The substandard 1,522-square-foot lot at the corner of Folsom and Chapman has just sold for $299,000, having been marketed as “high above the fray and close to Bernal Heights Park, Cortland and all that makes Bernal so wonderful,” but without any warranties that the parcel could actually be developed when listed back in 2014.

But if one did build up, there are potential views.

Plans for an efficient 1,252-square-foot, three-bedroom home to rise up to three stories upon the 3579 Folsom Street site have been drafted and approved.

And building permits for the modern little pad, which is to be known as 495 Chapman, were just secured.

Comments from Plugged-In Readers

  1. Posted by formerly%whatever

    Congrats to the developer and seller. I believe this required a conditional use because of substandard lot. Someone had tried in the past but I think ZA at the time (Badiner) did not support this plus neighbor (or neighbors) were also against. Maybe opposing neighbors moved.

  2. Posted by scott f

    Nice use of a small space. I see three bedrooms in the plans, not two.

    [Editor’s Note: Friday wasn’t one of our better days. But since corrected, based on the floor plans we provided, above.]

  3. Posted by Ohlone Californio

    That is what the seller needed to do all along. Good job, whoever convinced him.

  4. Posted by Mark

    It’s amazing what you can do on a small lot when you incorporate height.

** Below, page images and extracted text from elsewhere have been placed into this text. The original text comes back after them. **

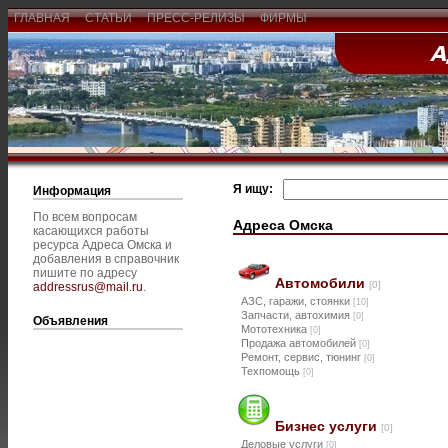
ГЛАВНАЯ
СТАТЬИ
ПРЕСС-РЕЛИЗЫ
ФИРМЫ
Я ищу:
Информация
По всем вопросам
Адреса Омска
касающихся работы
ресурса Адреса Омска и
добавления в справочник
пишите по адресу
Автомобили
[0]
addressrus@mail.ru
.
АЗС, гаражи, стоянки
[10]
Запчасти, автохимия
[0]
Объявления
Мототехника
[0]
Продажа автомобилей
[0]
Ремонт, сервис, тюнинг
[0]
Техпомощь
[0]
Бизнес услуги
[0]
Деловые услуги
[0]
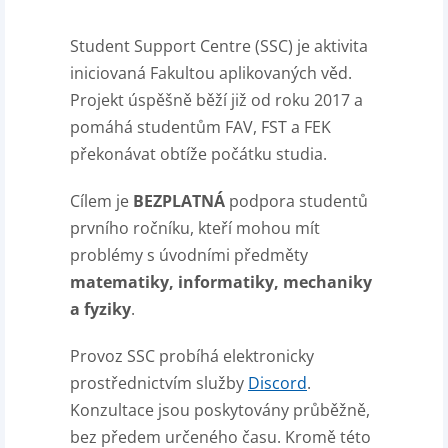
Student Support Centre (SSC) je aktivita
iniciovaná Fakultou aplikovaných věd.
Projekt úspěšně běží již od roku 2017 a
pomáhá studentům FAV, FST a FEK
překonávat obtíže počátku studia.
Cílem je
BEZPLATNÁ
podpora studentů
prvního ročníku, kteří mohou mít
problémy s úvodními předměty
matematiky,
informatiky, mechaniky
a fyziky
.
Provoz SSC probíhá elektronicky
prostřednictvím služby
Discord
.
Konzultace jsou poskytovány průběžně,
bez předem určeného času. Kromě této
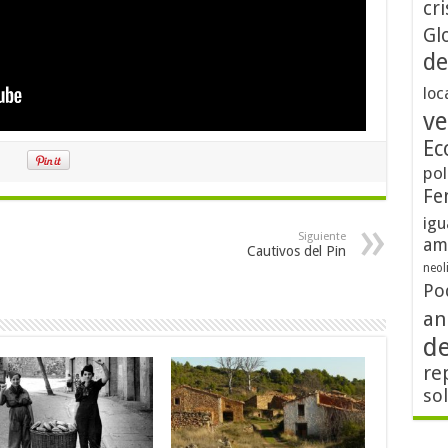
cri
Gl
de
loc
ve
Ec
pol
Fe
igu
Siguiente
am
Cautivos del Pin
neol
Po
an
d
re
so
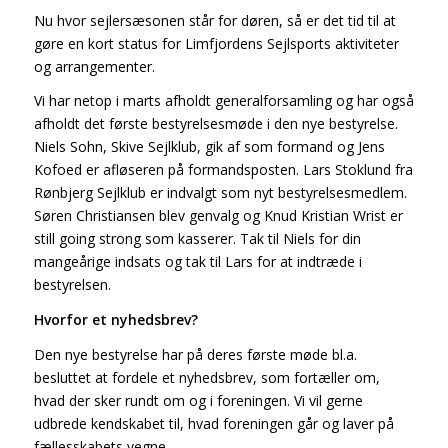
Nu hvor sejlersæsonen står for døren, så er det tid til at
gøre en kort status for Limfjordens Sejlsports aktiviteter
og arrangementer.
Vi har netop i marts afholdt generalforsamling og har også
afholdt det første bestyrelsesmøde i den nye bestyrelse.
Niels Sohn, Skive Sejlklub, gik af som formand og Jens
Kofoed er afløseren på formandsposten. Lars Stoklund fra
Rønbjerg Sejlklub er indvalgt som nyt bestyrelsesmedlem.
Søren Christiansen blev genvalg og Knud Kristian Wrist er
still going strong som kasserer. Tak til Niels for din
mangeårige indsats og tak til Lars for at indtræde i
bestyrelsen.
Hvorfor et nyhedsbrev?
Den nye bestyrelse har på deres første møde bl.a.
besluttet at fordele et nyhedsbrev, som fortæller om,
hvad der sker rundt om og i foreningen. Vi vil gerne
udbrede kendskabet til, hvad foreningen går og laver på
fællesskabets vegne.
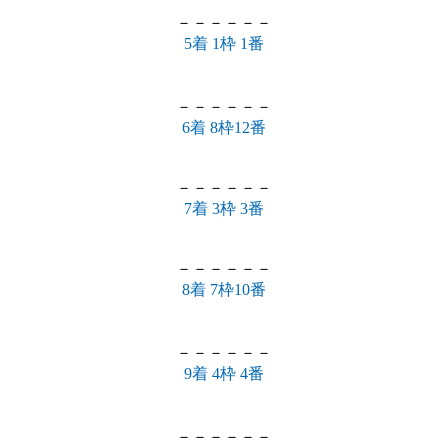
－－－－－－
5着 1枠 1番
－－－－－－
6着 8枠12番
－－－－－－
7着 3枠 3番
－－－－－－
8着 7枠10番
－－－－－－
9着 4枠 4番
－－－－－－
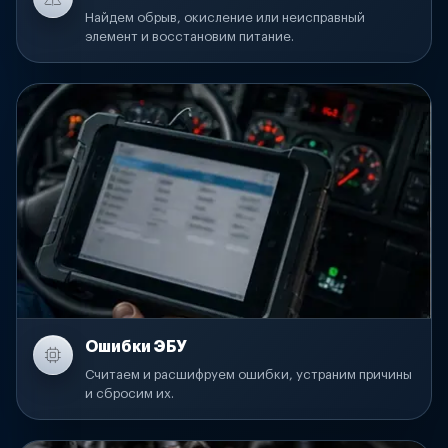
Найдем обрыв, окисление или неисправный
элемент и восстановим питание.
Ошибки ЭБУ
Считаем и расшифруем ошибки, устраним причины
и сбросим их.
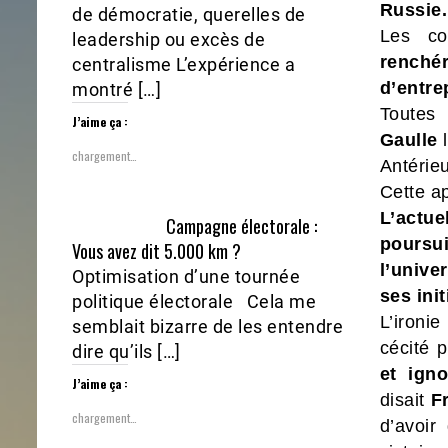
Russie.
de démocratie, querelles de
Les co
leadership ou excès de
renché
centralisme L’expérience a
d’entre
montré […]
Toutes
J’aime ça :
Gaulle
l
chargement…
Antérieu
Cette a
L’actue
Campagne électorale :
pours
Vous avez dit 5.000 km ?
l’unive
Optimisation d’une tournée
ses ini
politique électorale Cela me
L’ironi
semblait bizarre de les entendre
cécité p
dire qu’ils […]
et igno
J’aime ça :
disait
F
chargement…
d’avoir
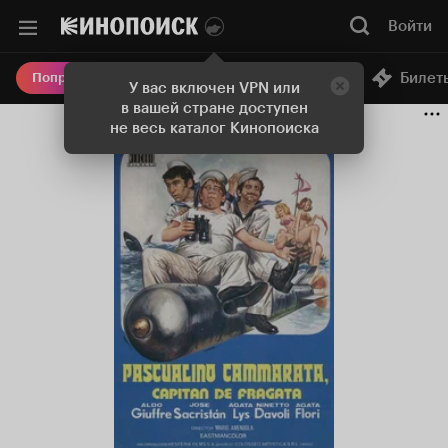
Войти
Онлайн-кинотеатр
Билет
Попробовать Плюс
У вас включен VPN или
в вашей стране доступен
не весь каталог Кинопоиска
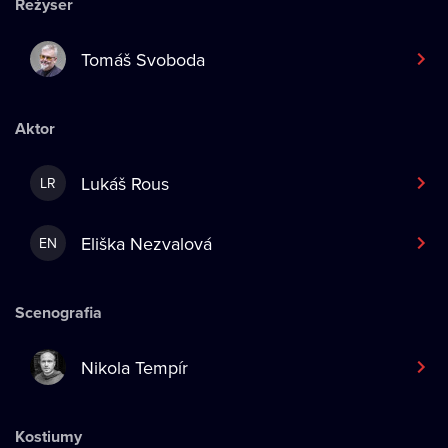
Reżyser
Tomáš Svoboda
Aktor
Lukáš Rous
LR
Eliška Nezvalová
EN
Scenografia
Nikola Tempír
Kostiumy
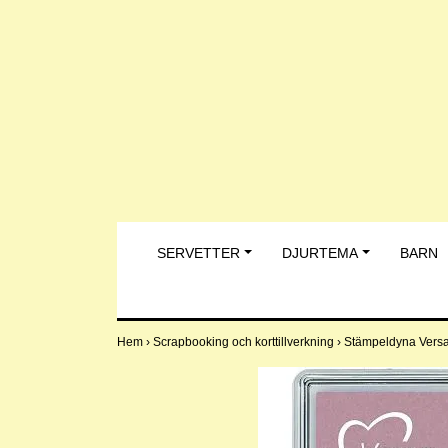
SERVETTER
DJURTEMA
BARN
Hem
›
Scrapbooking och korttillverkning
›
Stämpeldyna Versa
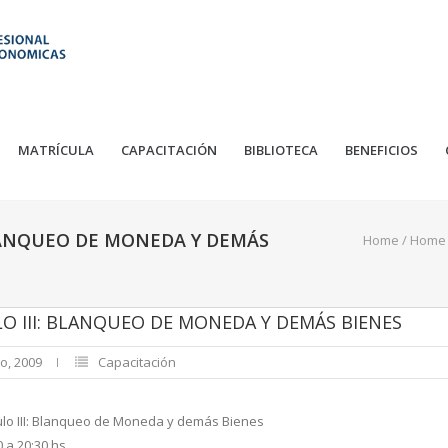
MATRÍCULA
CAPACITACIÓN
BIBLIOTECA
BENEFICIOS
 BLANQUEO DE MONEDA Y DEMÁS
Home
/
Home 
ULO III: BLANQUEO DE MONEDA Y DEMÁS BIENES
o, 2009
Capacitación
tulo III: Blanqueo de Moneda y demás Bienes
 a 20:30 hs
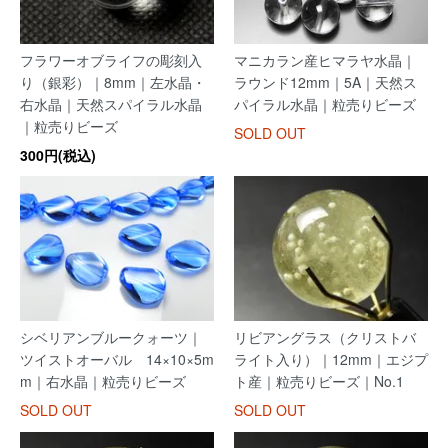
フラワーオブライフの彫刻入
マニカラン産ヒマラヤ水晶｜
り（銀彩）｜8mm｜左水晶・
ラウンド12mm｜5A｜天然ス
右水晶｜天然スパイラル水晶
パイラル水晶｜粒売りビーズ
｜粒売りビーズ
SOLD OUT
300円(税込)
シベリアンブルークォーツ｜
リビアングラス（クリストバ
ツイストオーバル 14×10×5m
ライト入り）｜12mm｜エジプ
m｜右水晶｜粒売りビーズ
ト産｜粒売りビーズ｜No.1
SOLD OUT
SOLD OUT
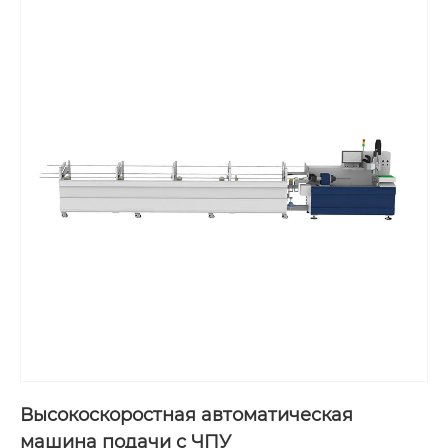
Высокоскоростная автоматическая
машина подачи с ЧПУ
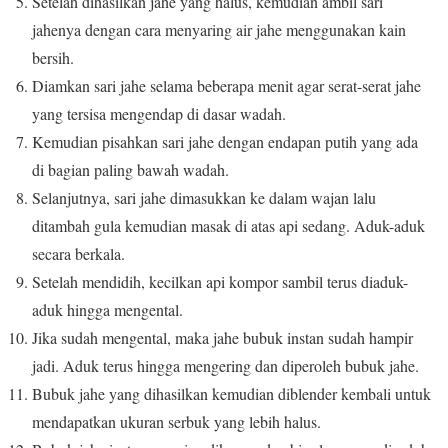
Setelah dihasilkan jahe yang halus, kemudian ambil sari
jahenya dengan cara menyaring air jahe menggunakan kain
bersih.
Diamkan sari jahe selama beberapa menit agar serat-serat jahe
yang tersisa mengendap di dasar wadah.
Kemudian pisahkan sari jahe dengan endapan putih yang ada
di bagian paling bawah wadah.
Selanjutnya, sari jahe dimasukkan ke dalam wajan lalu
ditambah gula kemudian masak di atas api sedang. Aduk-aduk
secara berkala.
Setelah mendidih, kecilkan api kompor sambil terus diaduk-
aduk hingga mengental.
Jika sudah mengental, maka jahe bubuk instan sudah hampir
jadi. Aduk terus hingga mengering dan diperoleh bubuk jahe.
Bubuk jahe yang dihasilkan kemudian diblender kembali untuk
mendapatkan ukuran serbuk yang lebih halus.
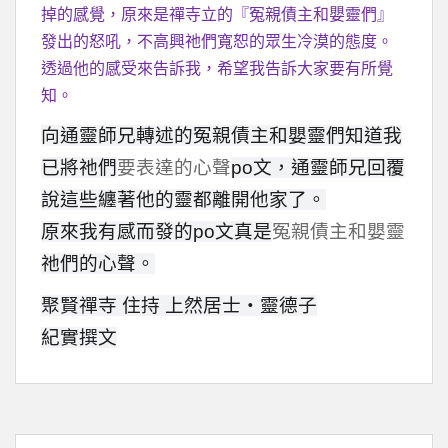
掉的感覺，原來是禪寺立的『冤親債主和嬰靈們』
發出的怒吼，不高興祂們寬恕的眾生冷漠的態度。
透過他的感受來告訴我，希望我告訴大家要有所覺
知。
向通靈師兄轉述的冤親債主和嬰靈們知道我
要表達的心聲
已將祂們
po
文，通靈師兄回覆
說這些纏著他的靈都離開他家了。
冤親債主和嬰靈
原來我有感而發的
po
文真是
祂們的心聲。
聚賢禪寺
住持
上然居士‧靈德子
紀實撰文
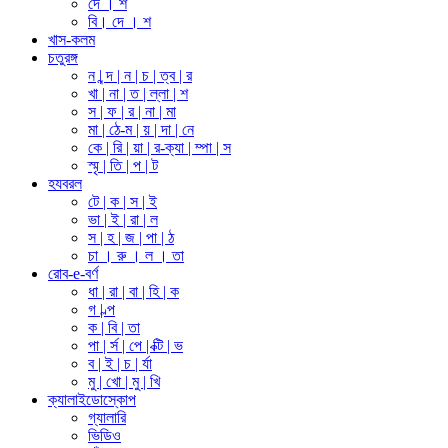
দে । শ
বি। দে । শ
খাস-কলম
চতুরঙ্গ
ন | ন্দ | ন | চ | ত্ব | র
খা | না | ত | ল্লা | শ
স | ফ | র | না | মা
মা | ঠে-ম | য় | দা | নে
কে | রি | য়া | র-ক্যা | ম্পা | স
স্মৃ | তি | প | ট
হযবরল
টে | ক | স | ই
ভা | ই | রা | ল
স | হ | জ | পা | ঠ
চা । রু । ল । তা
রোব-e-বর্ণ
ধা | রা | বা | হি | ক
গ | ল্প
ক | বি | তা
পা | র্স | পে | ক্টি | ভ
ব | ই | চ | র্যা
মু | খো | মু | খি
ক্যালাইডোস্কোপ
গ্যালারি
ভিডিও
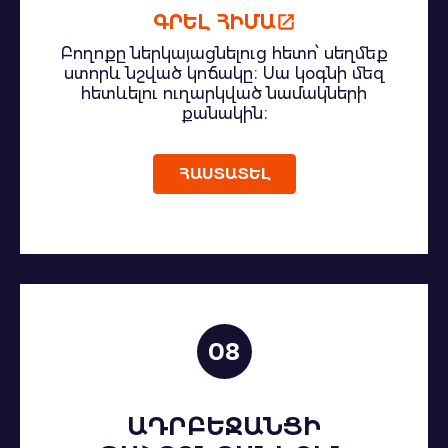
ԳՐԵԼ ՀԻՄԱ
Բողոքը ներկայացնելուց հետո՝ սեղմեք
ստորև նշված կոճակը։ Սա կօգնի մեզ
հետևելու ուղարկված նամակների
քանակին։
ՀԱՍՏԱՏԵԼ
08
ԱԴՐԲԵՋԱՆՑԻ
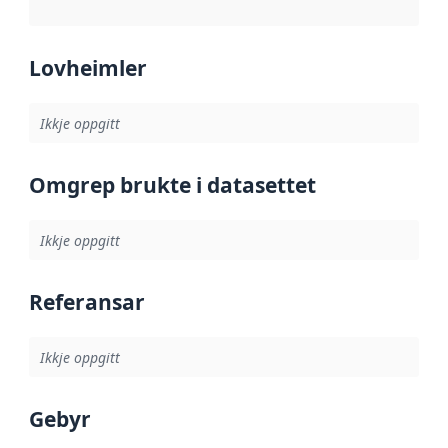
Lovheimler
Ikkje oppgitt
Omgrep brukte i datasettet
Ikkje oppgitt
Referansar
Ikkje oppgitt
Gebyr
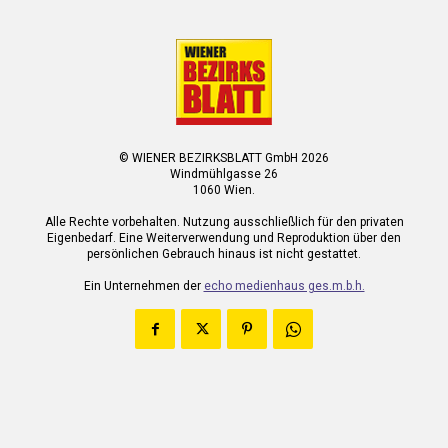
© WIENER BEZIRKSBLATT GmbH 2026
Windmühlgasse 26
1060 Wien.
Alle Rechte vorbehalten. Nutzung ausschließlich für den privaten
Eigenbedarf. Eine Weiterverwendung und Reproduktion über den
persönlichen Gebrauch hinaus ist nicht gestattet.
Ein Unternehmen der
echo medienhaus ges.m.b.h.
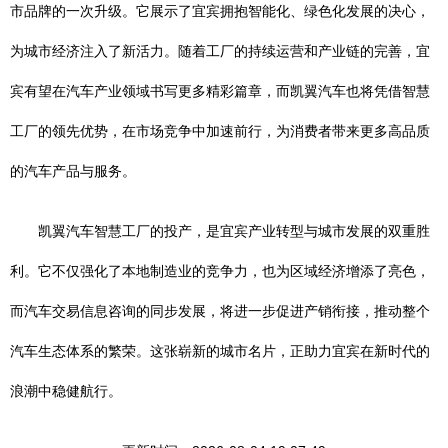
市品牌的一次升级。它展示了宜宾拥抱智能化、绿色化发展的决心，
为城市经济注入了新活力。随着工厂的持续运营和产业链的完善，宜
宾有望在汽车产业领域书写更多精彩篇章，而凯翼汽车也将凭借智慧
工厂的领先优势，在市场竞争中加速前行，为消费者带来更多高品质
的汽车产品与服务。
凯翼汽车智慧工厂的投产，是宜宾产业转型与城市发展的双重胜
利。它不仅强化了本地制造业的竞争力，也为区域经济增添了亮色，
而汽车交易信息咨询的同步发展，将进一步促进产销衔接，推动整个
汽车生态体系的繁荣。这张崭新的城市名片，正助力宜宾在新时代的
浪潮中稳健航行。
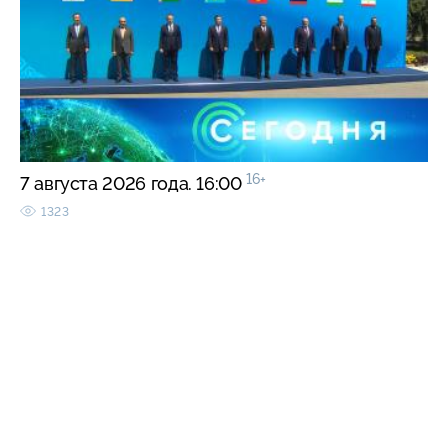
16+
7 августа 2026 года. 16:00
1323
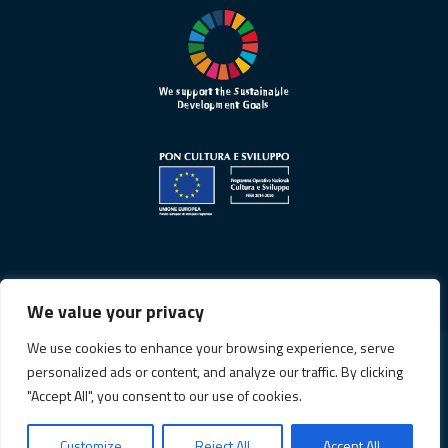
We value your privacy
We use cookies to enhance your browsing experience, serve
personalized ads or content, and analyze our traffic. By clicking
Informativa sulla privacy
"Accept All", you consent to our use of cookies.
Cookie Policy
Customize
Reject All
Accept All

    One of the major mistakes made in the 30s/40s in the Sunset/Outer Richmond was the construction of 2BD homes on top of garage parking. They all should have been 3 floors.

    • Posted by jenofla

      You mean SFH 3 floors, or 3 floors and duplex, as some buildings are? The homes were built to be affordable, and 3 floors were probably beyond the reach of the target populace. And the target populace probably wanted SFH, not a duplex. Two floors probably already seemed dense enough, given that there were swathes of undeveloped land in the 30’s and 40’s, and the Peninsula/South Bay was still orchards. I don’t fault developers for not taking into account density needs for oh, what 70, 80 years later? Also, three floors over soft story with 1930’s seismic standards (e.g. none)? Could be a big retrofitting issue now.

  5. Posted by Philip

    Why on earth didn’t the guy next door buy it? Adding that lot would give him the potential for expansion.